(Supplied data)

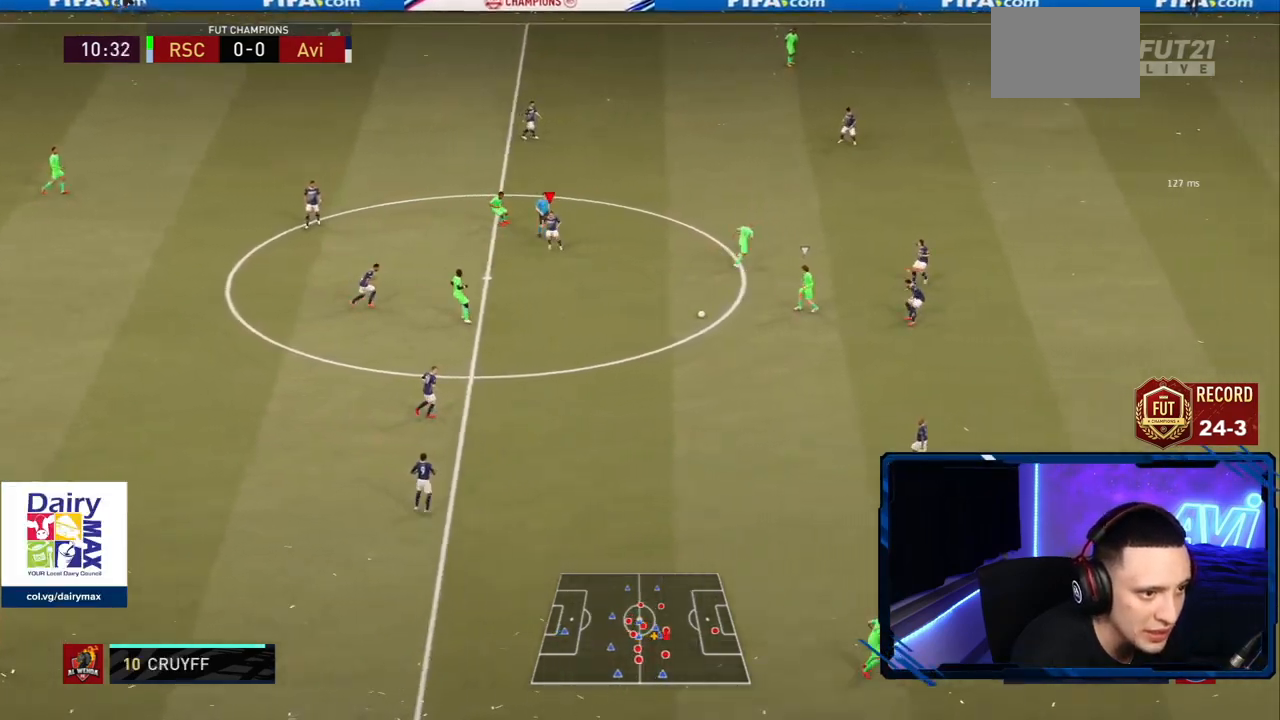
{"buttons": ["L2", "R2"], "left_stick": "down-left", "right_stick": "center", "events": [[33, "left_stick", "down"], [33, "right_stick", "down-right"], [166, "left_stick", "down-left"], [283, "right_stick", "center"]]}
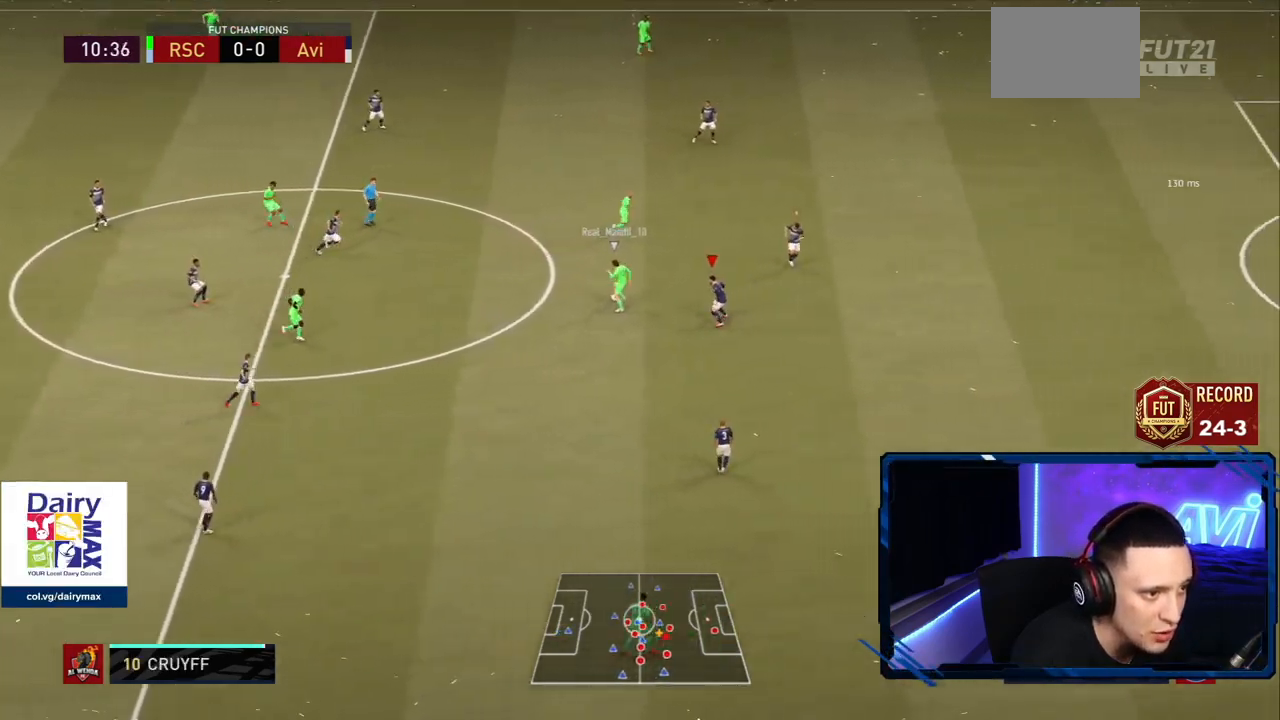
{"buttons": ["L2", "R2"], "left_stick": "up", "right_stick": "up-right", "events": [[167, "left_stick", "up-left"], [284, "left_stick", "up"], [317, "right_stick", "up-right"]]}
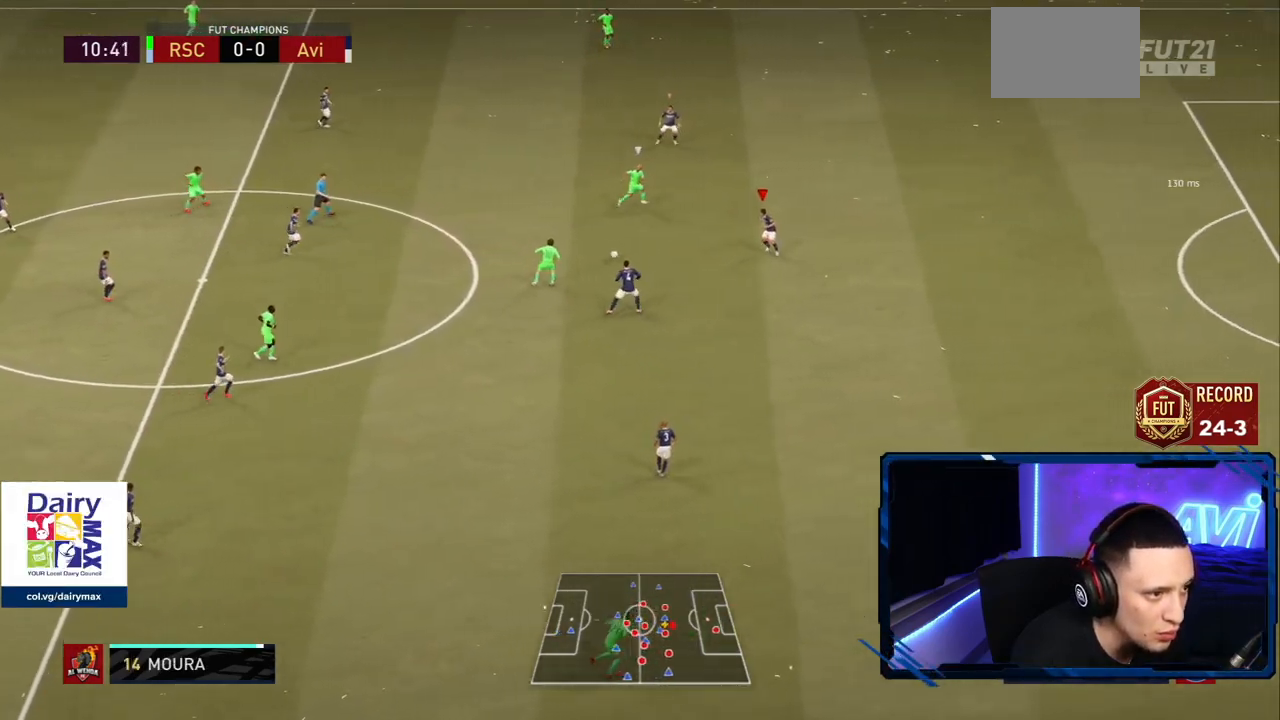
{"buttons": ["R2"], "left_stick": "up-right", "right_stick": "center", "events": [[66, "right_stick", "center"], [350, "L2", "up"], [367, "left_stick", "up-right"]]}
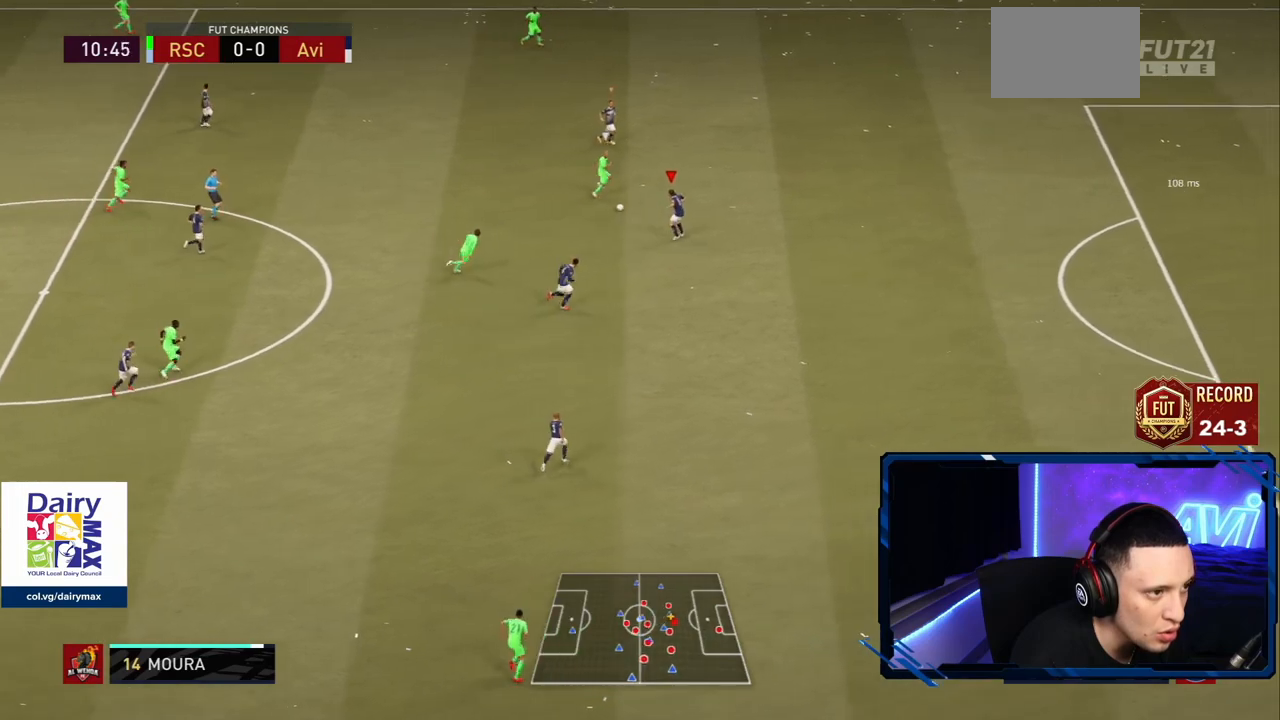
{"buttons": ["R2"], "left_stick": "up-right", "right_stick": "center", "events": []}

(End Supplied data)

▶ [Problem statement]: When a line in the listing above holds the word "center", copy it.

▶ [Task answer]:
{"buttons": ["L2", "R2"], "left_stick": "down-left", "right_stick": "center", "events": [[33, "left_stick", "down"], [33, "right_stick", "down-right"], [166, "left_stick", "down-left"], [283, "right_stick", "center"]]}
{"buttons": ["R2"], "left_stick": "up-right", "right_stick": "center", "events": [[66, "right_stick", "center"], [350, "L2", "up"], [367, "left_stick", "up-right"]]}
{"buttons": ["R2"], "left_stick": "up-right", "right_stick": "center", "events": []}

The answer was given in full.